Locally, protesters include the Catron County Commission, Alamo Navajo Chapter, Quemado School district Magdalena Municipal Schools, Village of Magdalena, Middle Rio Grande Conservancy District, Double H Ranch, Reserve Independent Schools, the Village of Reserve, Farm Service Agency, Socorro Electric Cooperative District V, and the Socorro Soil and Water Conservation District.
Pettis told the group that approval of the permit could have disastrous results for this region of the state, affecting not only private wells, but water levels for connecting sources, such as the Tularosa basin, which feeds the San Francisco River. The adjacent aquifer in the Gila region would also be affected.
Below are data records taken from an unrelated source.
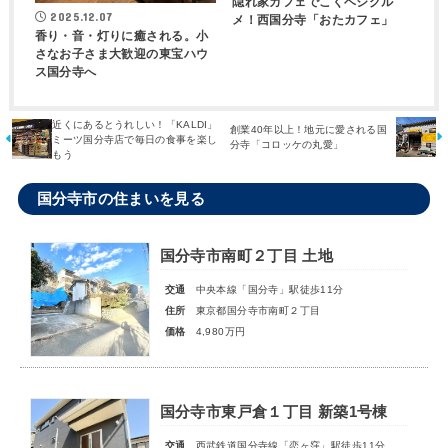
隠れ家カフェでこくベジグル
2025.12.07
メ！西国分寺「おたカフェ」
香り・音・灯りに癒される。小
さなお子さま大歓迎の東宝ハウ
ス国分寺へ
近くにあるとうれしい！「KALDI」
創業40年以上！地元に愛される国
ミーツ国分寺店で毎日の食事を楽し
分寺「コロッケの丸愛」
もう
国分寺市の住まいを見る
国分寺市南町２丁目 土地
交通
中央本線「国分寺」駅徒歩11分
住所
東京都国分寺市南町２丁目
価格
4,980万円
国分寺市東戸倉１丁目 新築1号棟
交通
西武鉄道国分寺線「恋ヶ窪」駅徒歩11分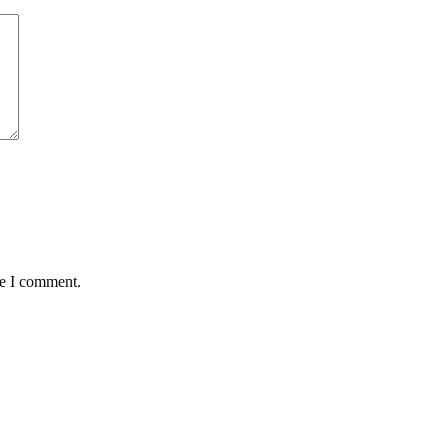
me I comment.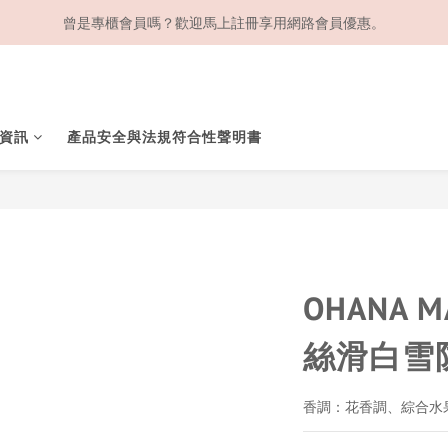
曾是專櫃會員嗎？歡迎馬上註冊享用網路會員優惠。
資訊
產品安全與法規符合性聲明書
OHANA 
絲滑白雪防
香調：花香調、綜合水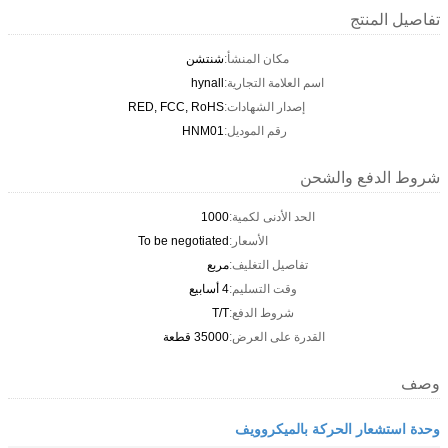
تفاصيل المنتج
مكان المنشأ:
شنتشن
اسم العلامة التجارية:
hynall
إصدار الشهادات:
RED, FCC, RoHS
رقم الموديل:
HNM01
شروط الدفع والشحن
الحد الأدنى لكمية:
1000
الأسعار:
To be negotiated
تفاصيل التغليف:
مربع
وقت التسليم:
4 أسابيع
شروط الدفع:
T/T
القدرة على العرض:
35000 قطعة
وصف
وحدة استشعار الحركة بالميكروويف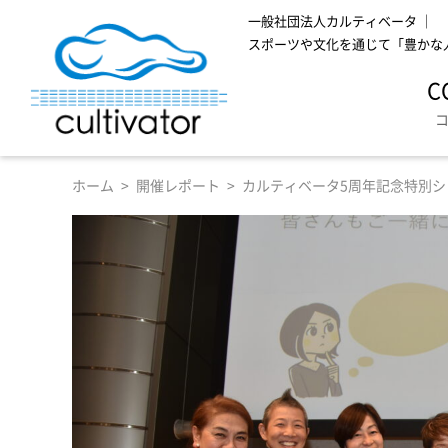
一般社団法人カルティベータ ｜
スポーツや文化を通じて「豊かな
C
ホーム
開催レポート
カルティベータ5周年記念特別シ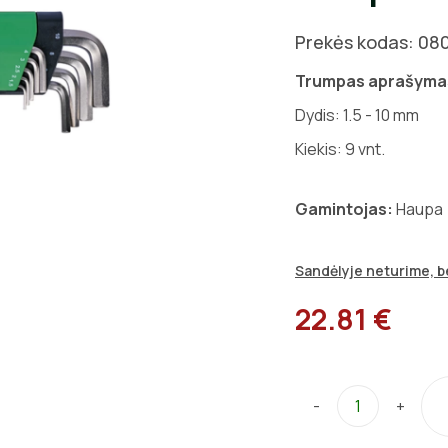
Prekės kodas: 08
Trumpas aprašyma
Dydis: 1.5 - 10 mm
Kiekis: 9 vnt.
Gamintojas:
Haupa
Sandėlyje neturime, be
22.81 €
-
+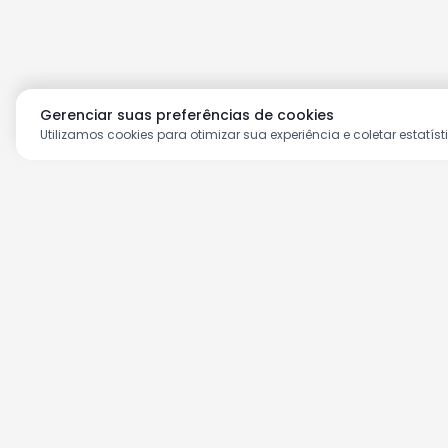
Gerenciar suas preferências de cookies
Utilizamos cookies para otimizar sua experiência e coletar estatíst
Aproveite as nossas prom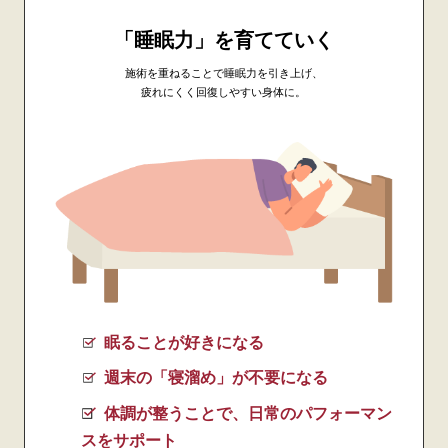
「睡眠力」を育てていく
施術を重ねることで睡眠力を引き上げ、
疲れにくく回復しやすい身体に。
眠ることが好きになる
週末の「寝溜め」が不要になる
体調が整うことで、日常のパフォーマン
スをサポート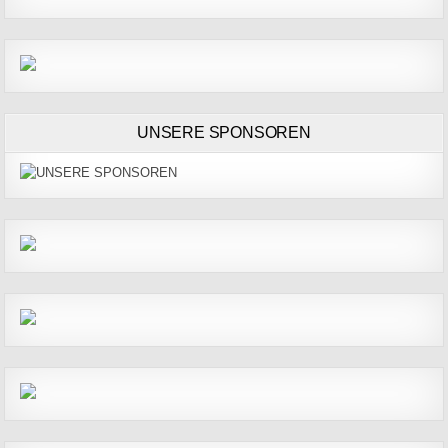
UNSERE SPONSOREN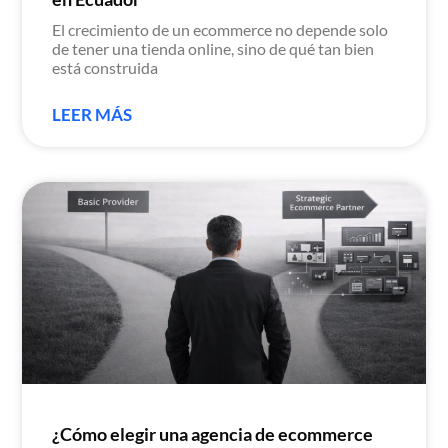
El crecimiento de un ecommerce no depende solo
de tener una tienda online, sino de qué tan bien
está construida
LEER MÁS
¿Cómo elegir una agencia de ecommerce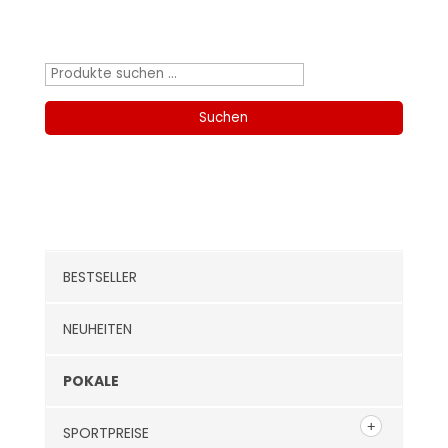
Produktsuche
Suchen
nach:
Suchen
Kategorien
BESTSELLER
NEUHEITEN
POKALE
SPORTPREISE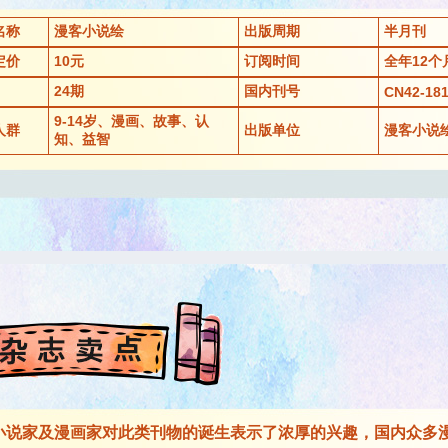
名称
漫客小说绘
出版周期
半月刊
定价
10元
订阅时间
全年12个
24期
国内刊号
CN42-181
9-14岁、漫画、故事、认
人群
出版单位
漫客小说
知、益智
说家及漫画家对此类刊物的诞生表示了浓厚的兴趣，国内众多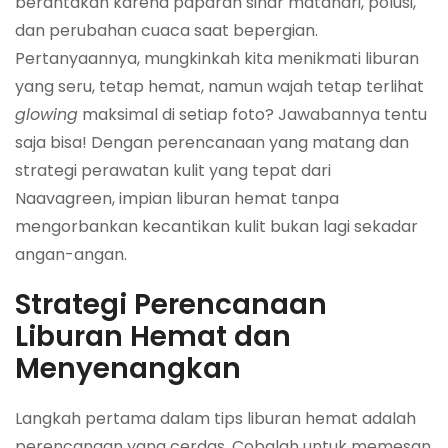
berantakan karena paparan sinar matahari, polusi,
dan perubahan cuaca saat bepergian.
Pertanyaannya, mungkinkah kita menikmati liburan
yang seru, tetap hemat, namun wajah tetap terlihat
glowing
maksimal di setiap foto? Jawabannya tentu
saja bisa! Dengan perencanaan yang matang dan
strategi perawatan kulit yang tepat dari
Naavagreen, impian liburan hemat tanpa
mengorbankan kecantikan kulit bukan lagi sekadar
angan-angan.
Strategi Perencanaan
Liburan Hemat dan
Menyenangkan
Langkah pertama dalam tips liburan hemat adalah
perencanaan yang cerdas. Cobalah untuk memesan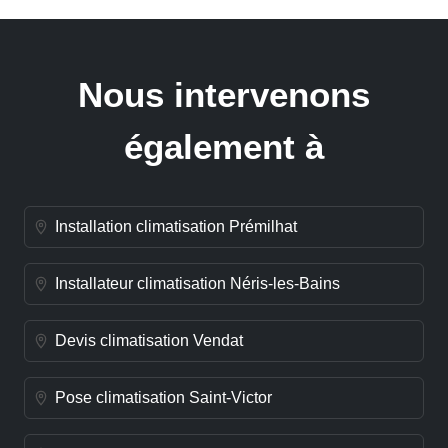
Nous intervenons
également à
Installation climatisation Prémilhat
Installateur climatisation Néris-les-Bains
Devis climatisation Vendat
Pose climatisation Saint-Victor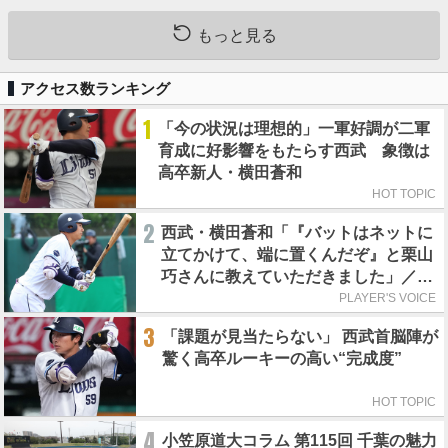
もっと見る
アクセス数ランキング
1
「今の状況は理想的」一軍好調が二軍
育成に好影響をもたらす西武 象徴は
高卒新人・横田蒼和
HOT TOPIC
2
西武・横田蒼和「『バットはネットに
立てかけて、端に置くんだぞ』と栗山
巧さんに教えていただきました」／憧
れの人からの金言
PLAYER'S VOICE
3
「課題が見当たらない」 西武首脳陣が
驚く高卒ルーキーの高い“完成度”
HOT TOPIC
4
小笠原道大コラム 第115回 千葉の魅力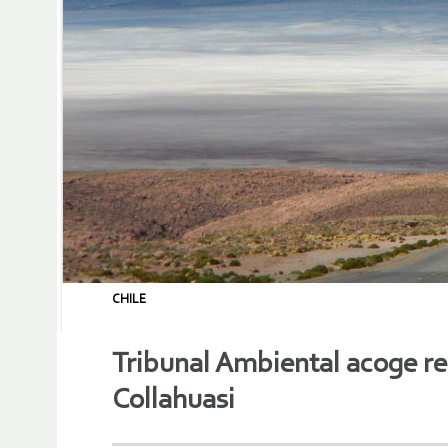
CHILE
Tribunal Ambiental acoge r
Collahuasi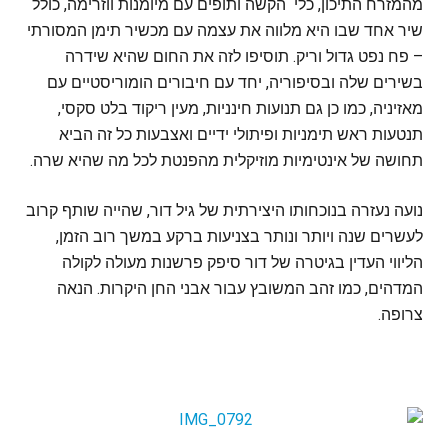
מהמזרח התיכון, כלי הקשה ותופים עם מיומנות ווזרימה, כולל
שיר אחד שבו היא מלווה את עצמה עם מכשיר תימן המסורתי
– פח נפט גדול וריק. תוסיפו לזה את החום שהיא שידרה
בשירים שלה ובסיפוריה, יחד עם חיבורים הומוריסטיים עם
מאזיניה, כמו כן גם תנועות חינניות, מעין ריקוד בלט סקסי,
תנטעות ראש תימניות ופיתולי ידיים ואצבעות כל זה הביא
תחושה של אינטימיות מוזיקלית מהפנטת לכל מה שהיא שרה.
נועה נעזרה בנוכחותו היצירתית של גיל דור, שהייה שותף קרוב
לעשרים שנה ויותר ונותר בצניעות ברקע במשך רוב הזמן,
הליווי העדין בגיטרה של דור סיפק פרשנות מעולה לקולה
המדהים, כמו זהב המשובץ עבור אבני החן היקרות. הנאה
צרופה.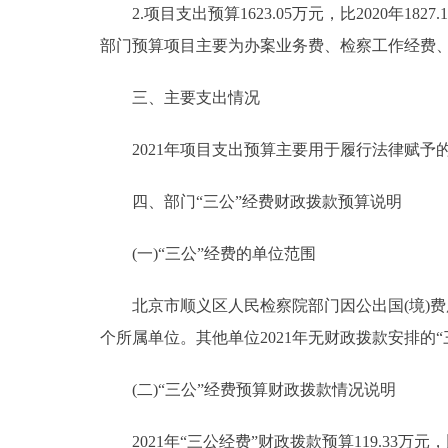
2.项目支出预算1623.05万元，比2020年18
部门预算项目主要为办案业务费、检察工作经费
三、主要支出情况
2021年项目支出预算主要用于履行法律赋予
四、部门“三公”经费财政拨款预算说明
(一)“三公”经费的单位范围
北京市顺义区人民检察院部门因公出国(境)费用
个所属单位。其他单位2021年无财政拨款安排的“
(二)“三公”经费预算财政拨款情况说明
2021年“三公经费”财政拨款预算119.33万元，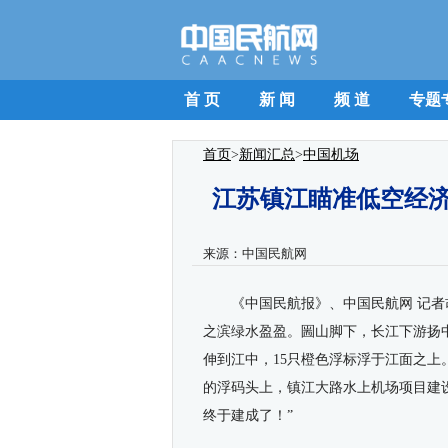
首 页
新 闻
频 道
专题
首页
>
新闻汇总
>
中国机场
江苏镇江瞄准低空经济
来源：
中国民航网
《
中国民航报
》、
中国民航网 记
之滨绿水盈盈。圌山脚下，长江下游扬
伸到江中，15只橙色浮标浮于江面之上
的浮码头上，镇江大路水上机场项目建
终于建成了！”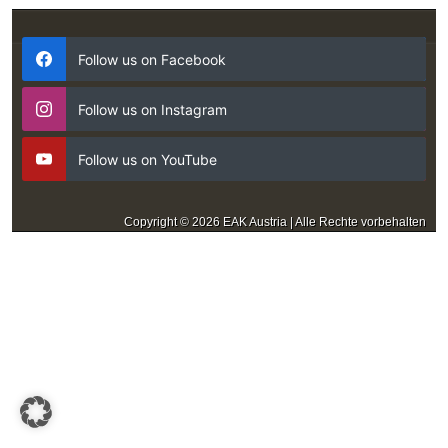
Follow us on Facebook
Follow us on Instagram
Follow us on YouTube
Copyright © 2026 EAK Austria | Alle Rechte vorbehalten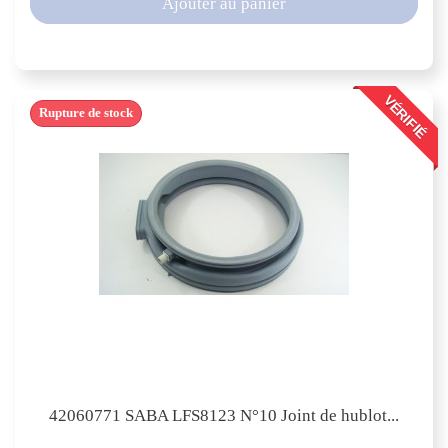
Ajouter au panier
VÉRIFIÉ
Rupture de stock
42060771 SABA LFS8123 N°10 Joint de hublot...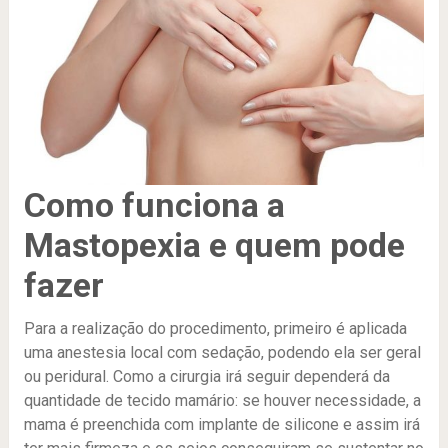
Como funciona a
Mastopexia e quem pode
fazer
Para a realização do procedimento, primeiro é aplicada
uma anestesia local com sedação, podendo ela ser geral
ou peridural. Como a cirurgia irá seguir dependerá da
quantidade de tecido mamário: se houver necessidade, a
mama é preenchida com implante de silicone e assim irá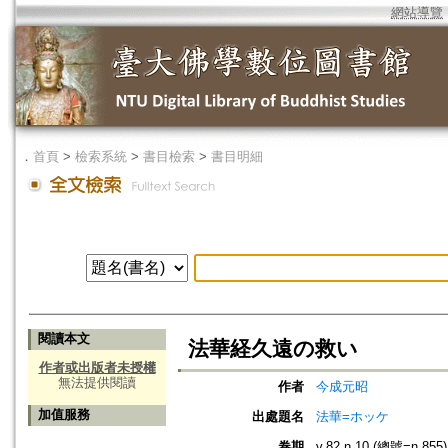
網站導覽
．
首頁
>
檢索系統
>
書目檢索
>
書目明細
閱讀本文
法華経久遠の救い
作者或出版者未授權
無法提供閱讀
作者
今成元昭
加值服務
出處題名
法華=ホッケ
卷期
v.82 n.10 (總號=n.855)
Pettis is one of the most respected hydrologists in the state, having taught hydrogeology and geology at New Mexico Tech, and worked with the Department of Energy, the State Engineer as science advisor, and the state Bureau of Geology and Mineral Resources.
“I want New Mexico to grow, but to keep looking like New Mexico,” Pettis said.
Frederick said the protesters will be heard one at a time.
“This will be a lengthy process, and will take several months,” Frederick said. “I expect some protesters to drop out because they don’t want to pay the $25 fee. Maybe a third. But that still leaves with about 600.”
At the end of the meeting, a discussion was held on how to raise funds to pay the individual protesters’ fee to testify at the hearings.
Datil resident Carol Pittman said all donations are tax deductible. “Contributions should be made out to San Augustin Water Coalition,” Pittman said.
The address is San Agustin Water Coalition, P.O. Box 613, Datil, NM 87821.